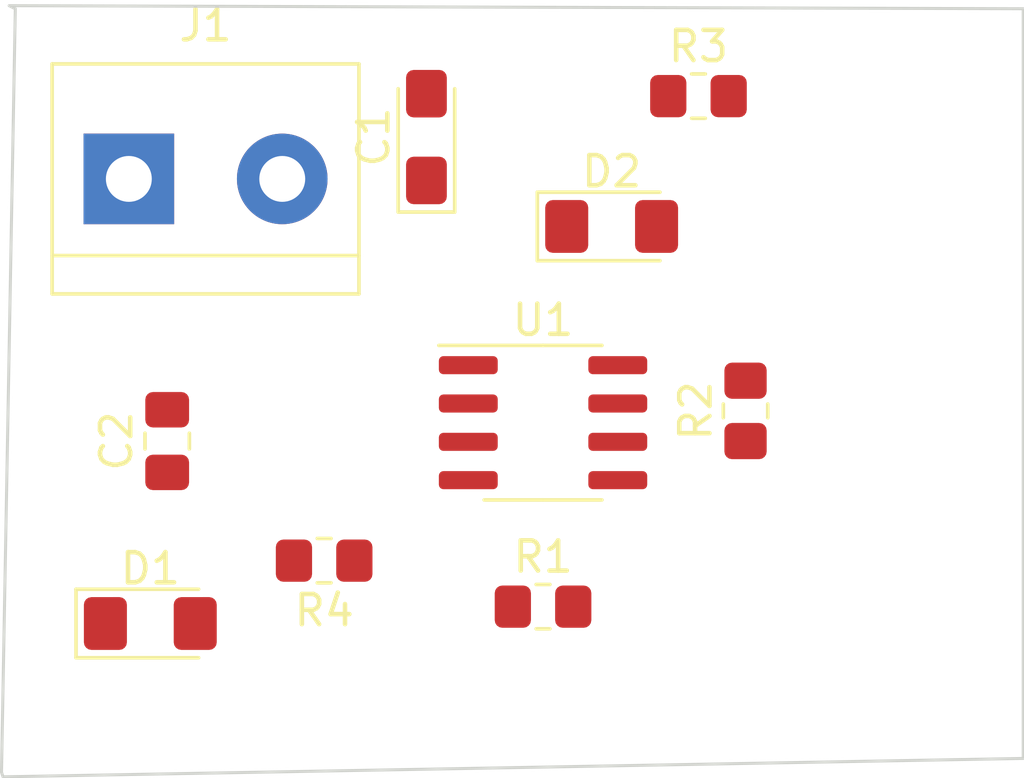
<source format=kicad_pcb>
(kicad_pcb (version 20221018) (generator pcbnew)

  (general
    (thickness 1.6)
  )

  (paper "A4")
  (layers
    (0 "F.Cu" signal)
    (31 "B.Cu" signal)
    (32 "B.Adhes" user "B.Adhesive")
    (33 "F.Adhes" user "F.Adhesive")
    (34 "B.Paste" user)
    (35 "F.Paste" user)
    (36 "B.SilkS" user "B.Silkscreen")
    (37 "F.SilkS" user "F.Silkscreen")
    (38 "B.Mask" user)
    (39 "F.Mask" user)
    (40 "Dwgs.User" user "User.Drawings")
    (41 "Cmts.User" user "User.Comments")
    (42 "Eco1.User" user "User.Eco1")
    (43 "Eco2.User" user "User.Eco2")
    (44 "Edge.Cuts" user)
    (45 "Margin" user)
    (46 "B.CrtYd" user "B.Courtyard")
    (47 "F.CrtYd" user "F.Courtyard")
    (48 "B.Fab" user)
    (49 "F.Fab" user)
    (50 "User.1" user)
    (51 "User.2" user)
    (52 "User.3" user)
    (53 "User.4" user)
    (54 "User.5" user)
    (55 "User.6" user)
    (56 "User.7" user)
    (57 "User.8" user)
    (58 "User.9" user)
  )

  (setup
    (pad_to_mask_clearance 0)
    (pcbplotparams
      (layerselection 0x00010fc_ffffffff)
      (plot_on_all_layers_selection 0x0000000_00000000)
      (disableapertmacros false)
      (usegerberextensions false)
      (usegerberattributes true)
      (usegerberadvancedattributes true)
      (creategerberjobfile true)
      (dashed_line_dash_ratio 12.000000)
      (dashed_line_gap_ratio 3.000000)
      (svgprecision 6)
      (plotframeref false)
      (viasonmask false)
      (mode 1)
      (useauxorigin false)
      (hpglpennumber 1)
      (hpglpenspeed 20)
      (hpglpendiameter 15.000000)
      (dxfpolygonmode true)
      (dxfimperialunits true)
      (dxfusepcbnewfont true)
      (psnegative false)
      (psa4output false)
      (plotreference true)
      (plotvalue true)
      (plotinvisibletext false)
      (sketchpadsonfab false)
      (subtractmaskfromsilk false)
      (outputformat 1)
      (mirror false)
      (drillshape 1)
      (scaleselection 1)
      (outputdirectory "")
    )
  )

  (net 0 "")
  (net 1 "/pin_2")
  (net 2 "GND")
  (net 3 "Net-(C2-Pad1)")
  (net 4 "Net-(D1-Pad1)")
  (net 5 "+9V")
  (net 6 "Net-(D2-Pad2)")
  (net 7 "/pin_7")
  (net 8 "/pin_3")

  (footprint "LED_SMD:LED_1206_3216Metric_Pad1.42x1.75mm_HandSolder" (layer "F.Cu") (at 137.0949 85.2932))

  (footprint "TerminalBlock:TerminalBlock_bornier-2_P5.08mm" (layer "F.Cu") (at 121.1072 83.7184))

  (footprint "Resistor_SMD:R_0805_2012Metric_Pad1.20x1.40mm_HandSolder" (layer "F.Cu") (at 127.5748 96.3676 180))

  (footprint "LED_SMD:LED_1206_3216Metric_Pad1.42x1.75mm_HandSolder" (layer "F.Cu") (at 121.8184 98.4504))

  (footprint "Package_SO:SOIC-8_3.9x4.9mm_P1.27mm" (layer "F.Cu") (at 134.8232 91.7956))

  (footprint "Resistor_SMD:R_0805_2012Metric_Pad1.20x1.40mm_HandSolder" (layer "F.Cu") (at 141.5288 91.4052 90))

  (footprint "Capacitor_Tantalum_SMD:CP_EIA-3216-18_Kemet-A_Pad1.58x1.35mm_HandSolder" (layer "F.Cu") (at 130.9624 82.3317 90))

  (footprint "Resistor_SMD:R_0805_2012Metric_Pad1.20x1.40mm_HandSolder" (layer "F.Cu") (at 139.97 80.9752))

  (footprint "Capacitor_SMD:C_0805_2012Metric_Pad1.18x1.45mm_HandSolder" (layer "F.Cu") (at 122.3772 92.4052 90))

  (footprint "Resistor_SMD:R_0805_2012Metric_Pad1.20x1.40mm_HandSolder" (layer "F.Cu") (at 134.8232 97.8916))

  (gr_poly
    (pts
      (xy 150.7236 78.0796)
      (xy 150.7236 102.9208)
      (xy 116.9416 103.5304)
      (xy 116.8908 103.378)
      (xy 117.348 78.0796)
      (xy 117.1448 77.978)
    )

    (stroke (width 0.1) (type solid)) (fill none) (layer "Edge.Cuts") (tstamp 7628f50b-609d-48f5-b3a0-98b6c77dc44f))

)

</source>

▸ **YOUR ASSIGNMENT**:
The response should reproduce all the material above exactly and leave out its pictures.

▸ **SOLUTION**:
<source format=kicad_pcb>
(kicad_pcb (version 20221018) (generator pcbnew)

  (general
    (thickness 1.6)
  )

  (paper "A4")
  (layers
    (0 "F.Cu" signal)
    (31 "B.Cu" signal)
    (32 "B.Adhes" user "B.Adhesive")
    (33 "F.Adhes" user "F.Adhesive")
    (34 "B.Paste" user)
    (35 "F.Paste" user)
    (36 "B.SilkS" user "B.Silkscreen")
    (37 "F.SilkS" user "F.Silkscreen")
    (38 "B.Mask" user)
    (39 "F.Mask" user)
    (40 "Dwgs.User" user "User.Drawings")
    (41 "Cmts.User" user "User.Comments")
    (42 "Eco1.User" user "User.Eco1")
    (43 "Eco2.User" user "User.Eco2")
    (44 "Edge.Cuts" user)
    (45 "Margin" user)
    (46 "B.CrtYd" user "B.Courtyard")
    (47 "F.CrtYd" user "F.Courtyard")
    (48 "B.Fab" user)
    (49 "F.Fab" user)
    (50 "User.1" user)
    (51 "User.2" user)
    (52 "User.3" user)
    (53 "User.4" user)
    (54 "User.5" user)
    (55 "User.6" user)
    (56 "User.7" user)
    (57 "User.8" user)
    (58 "User.9" user)
  )

  (setup
    (pad_to_mask_clearance 0)
    (pcbplotparams
      (layerselection 0x00010fc_ffffffff)
      (plot_on_all_layers_selection 0x0000000_00000000)
      (disableapertmacros false)
      (usegerberextensions false)
      (usegerberattributes true)
      (usegerberadvancedattributes true)
      (creategerberjobfile true)
      (dashed_line_dash_ratio 12.000000)
      (dashed_line_gap_ratio 3.000000)
      (svgprecision 6)
      (plotframeref false)
      (viasonmask false)
      (mode 1)
      (useauxorigin false)
      (hpglpennumber 1)
      (hpglpenspeed 20)
      (hpglpendiameter 15.000000)
      (dxfpolygonmode true)
      (dxfimperialunits true)
      (dxfusepcbnewfont true)
      (psnegative false)
      (psa4output false)
      (plotreference true)
      (plotvalue true)
      (plotinvisibletext false)
      (sketchpadsonfab false)
      (subtractmaskfromsilk false)
      (outputformat 1)
      (mirror false)
      (drillshape 1)
      (scaleselection 1)
      (outputdirectory "")
    )
  )

  (net 0 "")
  (net 1 "/pin_2")
  (net 2 "GND")
  (net 3 "Net-(C2-Pad1)")
  (net 4 "Net-(D1-Pad1)")
  (net 5 "+9V")
  (net 6 "Net-(D2-Pad2)")
  (net 7 "/pin_7")
  (net 8 "/pin_3")

  (footprint "LED_SMD:LED_1206_3216Metric_Pad1.42x1.75mm_HandSolder" (layer "F.Cu") (at 137.0949 85.2932))

  (footprint "TerminalBlock:TerminalBlock_bornier-2_P5.08mm" (layer "F.Cu") (at 121.1072 83.7184))

  (footprint "Resistor_SMD:R_0805_2012Metric_Pad1.20x1.40mm_HandSolder" (layer "F.Cu") (at 127.5748 96.3676 180))

  (footprint "LED_SMD:LED_1206_3216Metric_Pad1.42x1.75mm_HandSolder" (layer "F.Cu") (at 121.8184 98.4504))

  (footprint "Package_SO:SOIC-8_3.9x4.9mm_P1.27mm" (layer "F.Cu") (at 134.8232 91.7956))

  (footprint "Resistor_SMD:R_0805_2012Metric_Pad1.20x1.40mm_HandSolder" (layer "F.Cu") (at 141.5288 91.4052 90))

  (footprint "Capacitor_Tantalum_SMD:CP_EIA-3216-18_Kemet-A_Pad1.58x1.35mm_HandSolder" (layer "F.Cu") (at 130.9624 82.3317 90))

  (footprint "Resistor_SMD:R_0805_2012Metric_Pad1.20x1.40mm_HandSolder" (layer "F.Cu") (at 139.97 80.9752))

  (footprint "Capacitor_SMD:C_0805_2012Metric_Pad1.18x1.45mm_HandSolder" (layer "F.Cu") (at 122.3772 92.4052 90))

  (footprint "Resistor_SMD:R_0805_2012Metric_Pad1.20x1.40mm_HandSolder" (layer "F.Cu") (at 134.8232 97.8916))

  (gr_poly
    (pts
      (xy 150.7236 78.0796)
      (xy 150.7236 102.9208)
      (xy 116.9416 103.5304)
      (xy 116.8908 103.378)
      (xy 117.348 78.0796)
      (xy 117.1448 77.978)
    )

    (stroke (width 0.1) (type solid)) (fill none) (layer "Edge.Cuts") (tstamp 7628f50b-609d-48f5-b3a0-98b6c77dc44f))

)

</source>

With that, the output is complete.